Keypoint text descriptions:
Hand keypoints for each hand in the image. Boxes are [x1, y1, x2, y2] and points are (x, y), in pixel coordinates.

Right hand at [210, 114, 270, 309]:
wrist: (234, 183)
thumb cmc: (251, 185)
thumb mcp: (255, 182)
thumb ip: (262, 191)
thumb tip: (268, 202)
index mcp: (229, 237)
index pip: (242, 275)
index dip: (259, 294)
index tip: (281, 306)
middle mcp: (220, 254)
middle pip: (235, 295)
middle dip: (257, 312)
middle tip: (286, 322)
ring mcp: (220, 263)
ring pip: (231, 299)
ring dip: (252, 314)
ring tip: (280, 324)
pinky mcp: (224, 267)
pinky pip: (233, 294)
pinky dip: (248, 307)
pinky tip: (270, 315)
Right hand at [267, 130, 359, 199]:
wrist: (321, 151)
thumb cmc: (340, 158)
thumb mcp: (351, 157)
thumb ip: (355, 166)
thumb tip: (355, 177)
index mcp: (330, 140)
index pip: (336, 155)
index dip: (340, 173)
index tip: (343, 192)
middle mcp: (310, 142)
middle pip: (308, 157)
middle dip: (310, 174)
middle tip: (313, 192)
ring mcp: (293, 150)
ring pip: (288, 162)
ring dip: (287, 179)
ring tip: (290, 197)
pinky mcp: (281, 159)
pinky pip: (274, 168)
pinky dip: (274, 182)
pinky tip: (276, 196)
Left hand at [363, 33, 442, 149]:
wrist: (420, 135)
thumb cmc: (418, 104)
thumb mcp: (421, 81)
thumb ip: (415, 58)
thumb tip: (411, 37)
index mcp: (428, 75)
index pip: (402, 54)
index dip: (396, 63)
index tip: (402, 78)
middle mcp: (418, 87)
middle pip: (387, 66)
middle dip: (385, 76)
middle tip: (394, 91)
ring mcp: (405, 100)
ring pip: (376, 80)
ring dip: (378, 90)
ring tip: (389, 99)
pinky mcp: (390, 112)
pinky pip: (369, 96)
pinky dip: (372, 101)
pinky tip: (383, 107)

Problem details: Where a line above holds the string "thumb", copy that line.

Your response:
thumb cmc: (251, 185)
thumb mcp: (255, 182)
thumb ip: (262, 191)
thumb tip: (268, 202)
thumb cmc: (340, 158)
thumb mcp: (351, 157)
thumb ip: (355, 166)
thumb tip: (355, 177)
thumb cmc: (418, 104)
thumb mcp: (421, 81)
thumb ip: (415, 58)
thumb tip: (411, 37)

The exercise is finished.